Stated exercise A: Could you reproduce every one of the darktable entries line for line, leaving the pictures out of your answer?

Document:
• • •

From the east, enter the park via US 34, passing the Fall River visitor center. It’s possible to enter via US 36 at Beaver Meadows, but it takes a little longer. The key is to make it Horseshoe Park, where at a large bend in the road surrounded by fields, you’ll notice a road heading west into a deep canyon. Signs will indicate Old Fall River Road and the Endovalley Picnic Area along with Alluvial Fan. Take a right if coming from the Fall River entrance and head west on the long, windy, one-way road. It is a primarily gravel road, so expect 30 minutes to get to Chapin Pass Trailhead.
From the west, enter the park, and traverse Trail Ridge all the way down to its intersection with US 36 (well past the alpine portions). Take a left on US 34 and make your way down to Horseshoe Park. Take a left on Old Fall River Road after seeing signs for Endovalley and Alluvial Fan. Drive up to Chapin Pass Trailhead.

• • •

Data for the task:
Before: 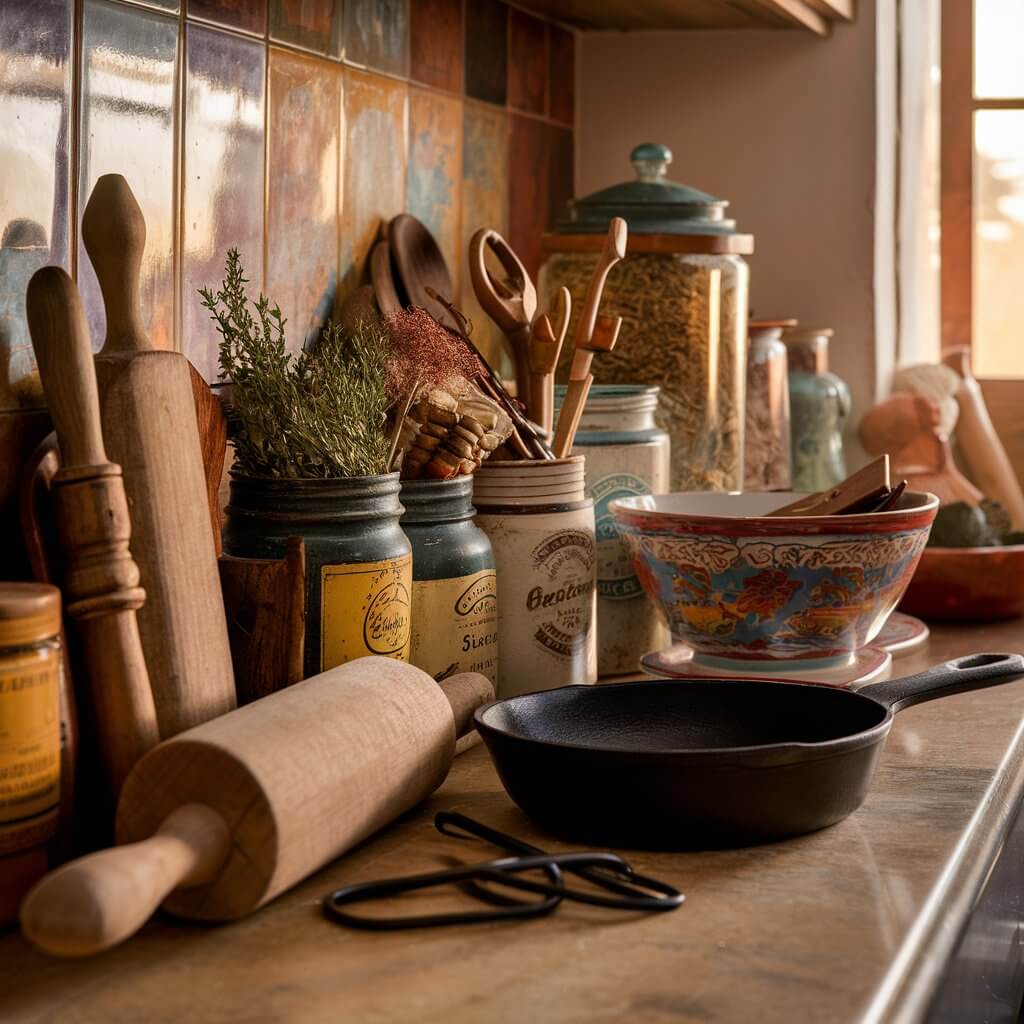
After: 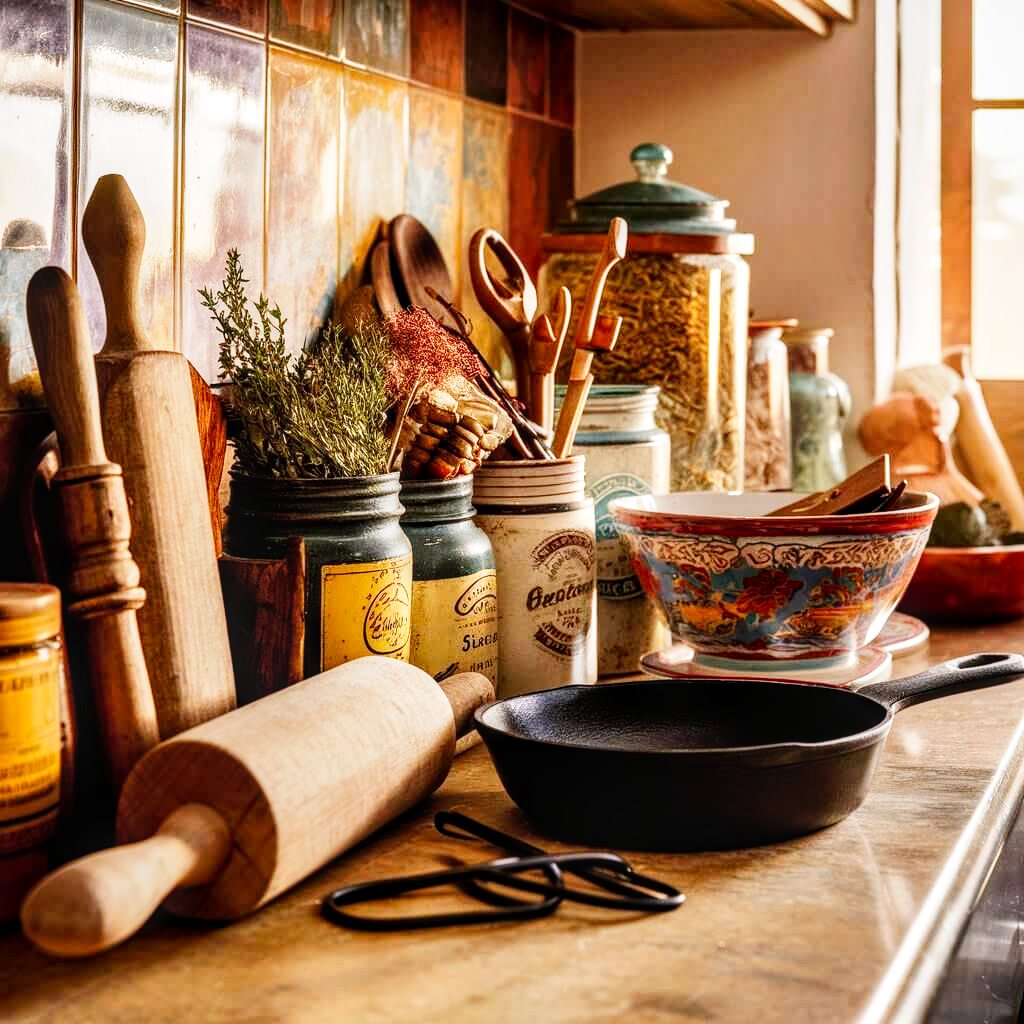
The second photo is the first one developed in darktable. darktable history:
base curve: curves: ch0 [(0, 0) (0, 0.001) (0.001, 0.001) (0.004, 0.002) (0.007, 0.004) (0.015, 0.013) (0.033, 0.045) (0.052, 0.096) (0.075, 0.17) (0.099, 0.241) (0.163, 0.42) (0.219, 0.55) (0.259, 0.616) (0.327, 0.722) (0.365, 0.765) (0.522, 0.873) (0.547, 0.881) (0.689, 0.919) (0.826, 0.952) (1, 1)], preserve colors none
local contrast: detail 130%
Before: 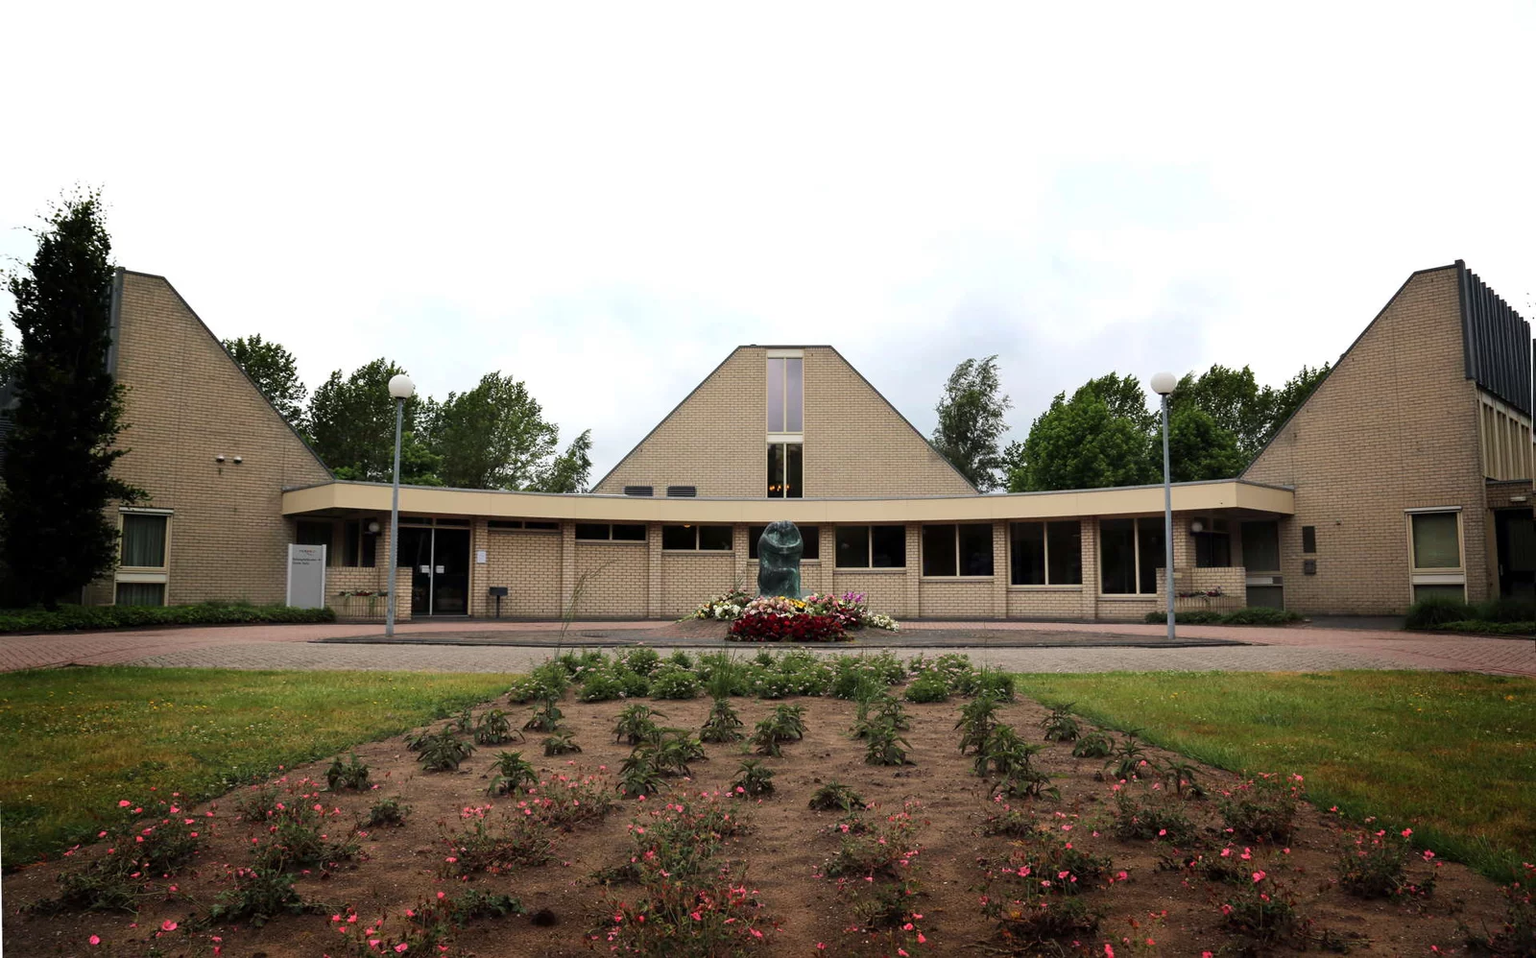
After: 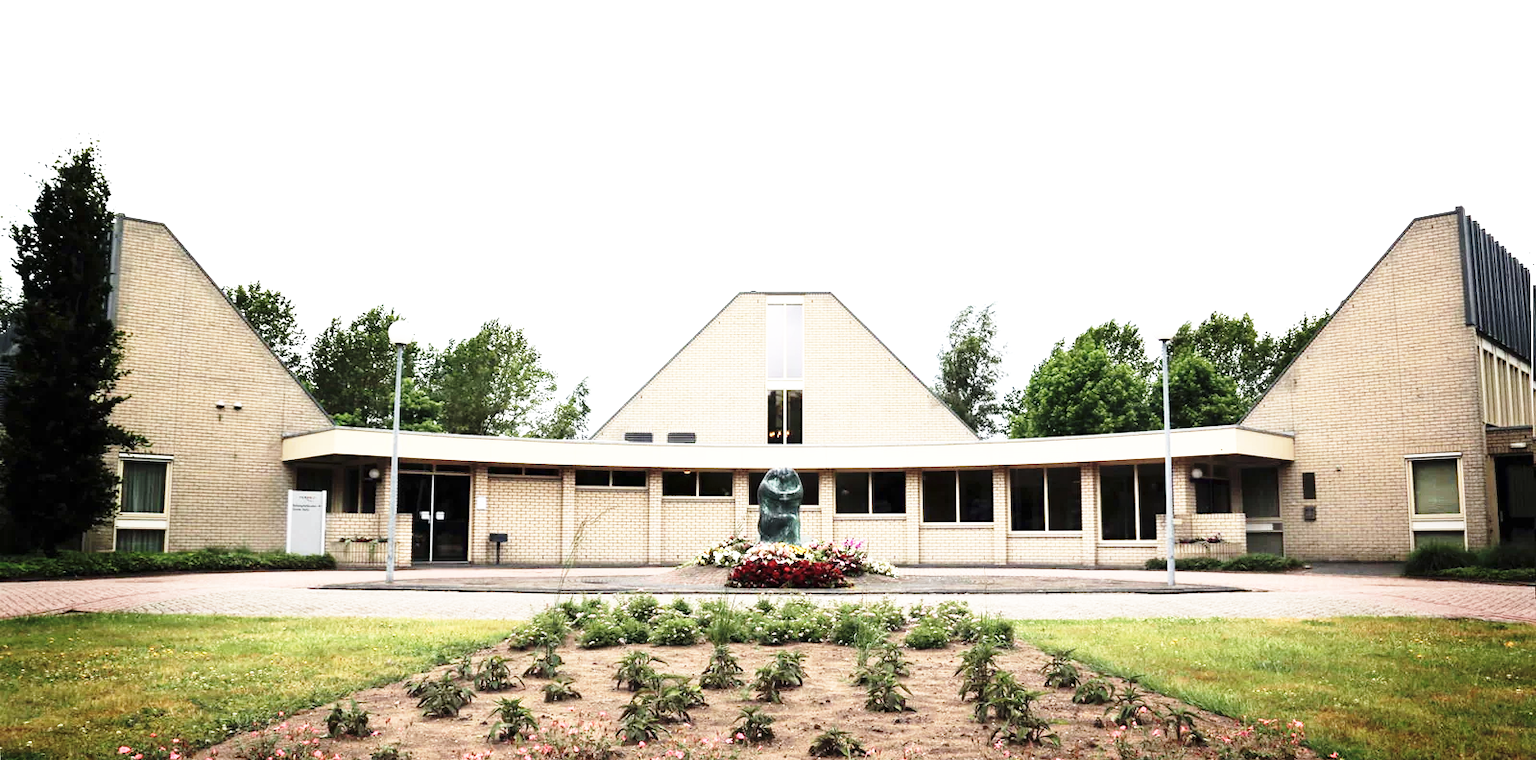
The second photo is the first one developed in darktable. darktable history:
white balance: red 0.986, blue 1.01
exposure: black level correction 0, exposure 0.9 EV, compensate highlight preservation false
contrast brightness saturation: contrast 0.06, brightness -0.01, saturation -0.23
base curve: curves: ch0 [(0, 0) (0.026, 0.03) (0.109, 0.232) (0.351, 0.748) (0.669, 0.968) (1, 1)], preserve colors none
crop and rotate: top 5.667%, bottom 14.937%
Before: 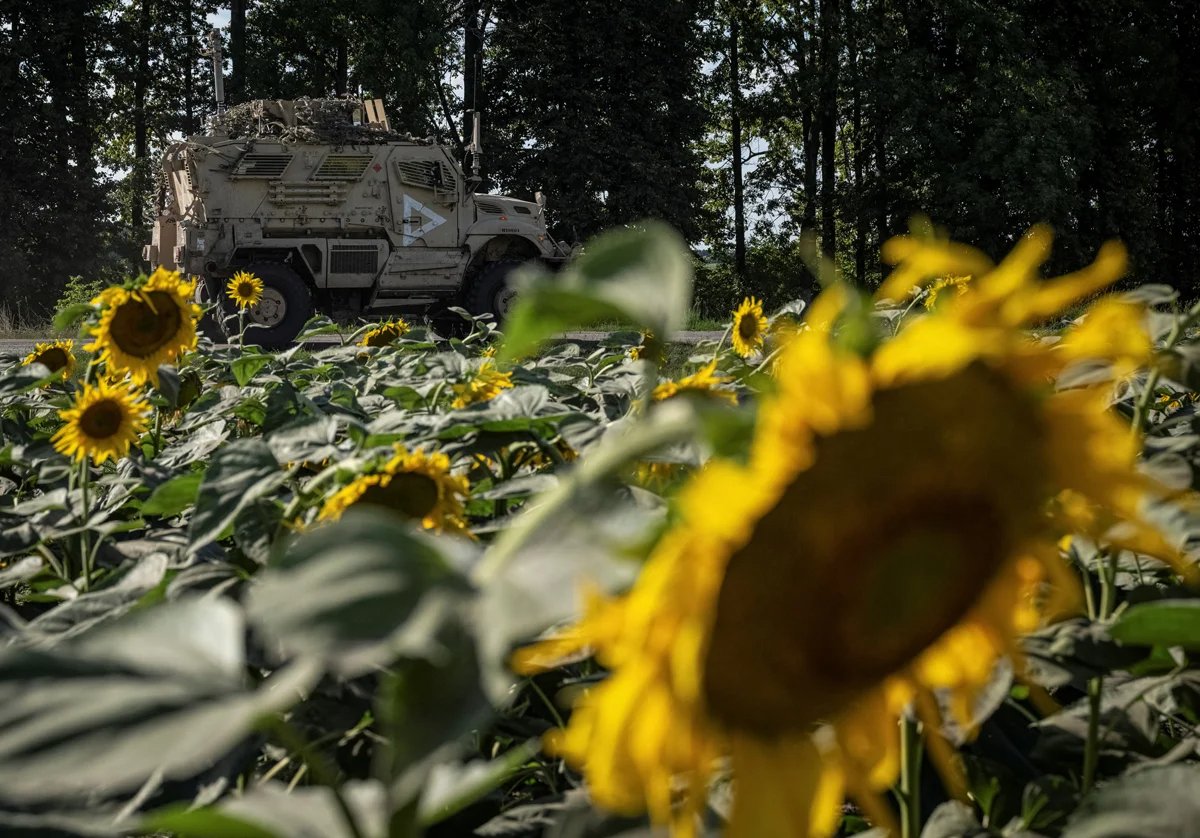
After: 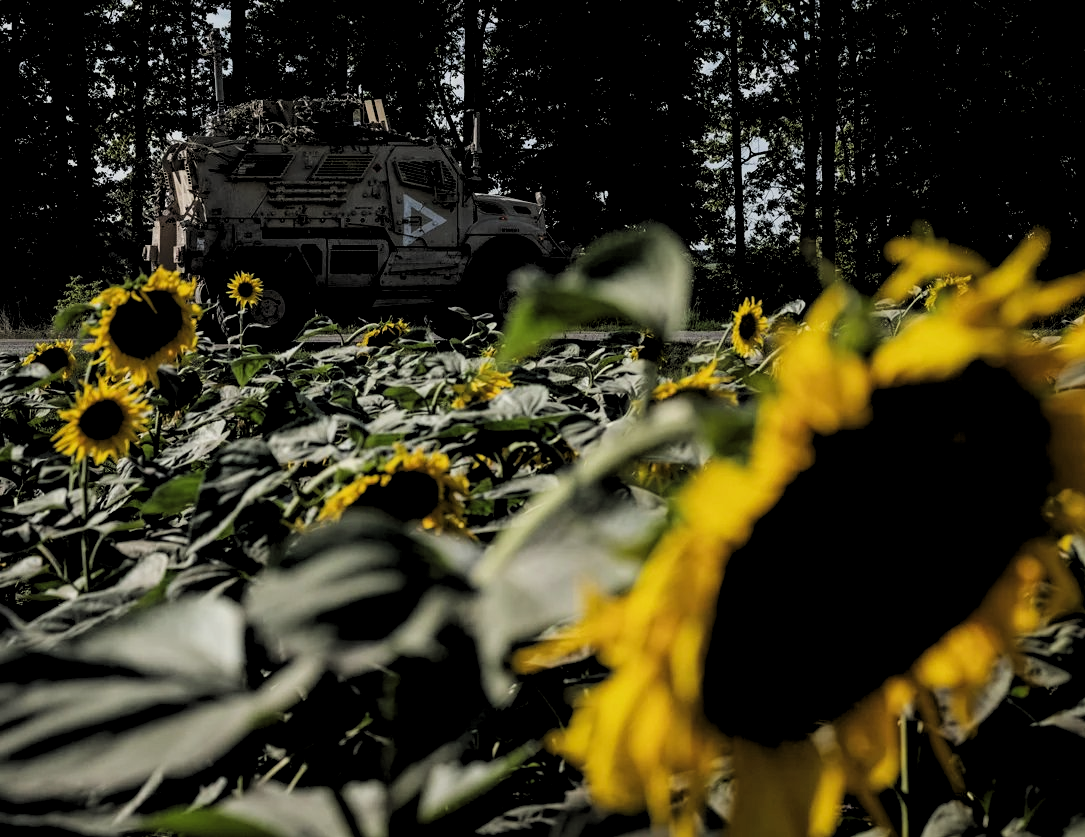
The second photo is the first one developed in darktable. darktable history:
crop: right 9.523%, bottom 0.049%
filmic rgb: black relative exposure -7.65 EV, white relative exposure 4.56 EV, hardness 3.61
levels: white 99.88%, levels [0.182, 0.542, 0.902]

• • •

Stated exercise B: Can you transcribe the park driving directions word for word, everything from "From the east, enter" down to "get to Chapin Pass Trailhead."?

Full response A:
Before: 
After: 
The second photo is the first one developed in darktable. darktable history:
base curve: curves: ch0 [(0, 0) (0, 0.001) (0.001, 0.001) (0.004, 0.002) (0.007, 0.004) (0.015, 0.013) (0.033, 0.045) (0.052, 0.096) (0.075, 0.17) (0.099, 0.241) (0.163, 0.42) (0.219, 0.55) (0.259, 0.616) (0.327, 0.722) (0.365, 0.765) (0.522, 0.873) (0.547, 0.881) (0.689, 0.919) (0.826, 0.952) (1, 1)], preserve colors none
local contrast: detail 130%
Before: 
After: 
The second photo is the first one developed in darktable. darktable history:
white balance: red 0.986, blue 1.01
exposure: black level correction 0, exposure 0.9 EV, compensate highlight preservation false
contrast brightness saturation: contrast 0.06, brightness -0.01, saturation -0.23
base curve: curves: ch0 [(0, 0) (0.026, 0.03) (0.109, 0.232) (0.351, 0.748) (0.669, 0.968) (1, 1)], preserve colors none
crop and rotate: top 5.667%, bottom 14.937%
Before: 
After: 
The second photo is the first one developed in darktable. darktable history:
crop: right 9.523%, bottom 0.049%
filmic rgb: black relative exposure -7.65 EV, white relative exposure 4.56 EV, hardness 3.61
levels: white 99.88%, levels [0.182, 0.542, 0.902]

Full response B:
From the east, enter the park via US 34, passing the Fall River visitor center. It’s possible to enter via US 36 at Beaver Meadows, but it takes a little longer. The key is to make it Horseshoe Park, where at a large bend in the road surrounded by fields, you’ll notice a road heading west into a deep canyon. Signs will indicate Old Fall River Road and the Endovalley Picnic Area along with Alluvial Fan. Take a right if coming from the Fall River entrance and head west on the long, windy, one-way road. It is a primarily gravel road, so expect 30 minutes to get to Chapin Pass Trailhead.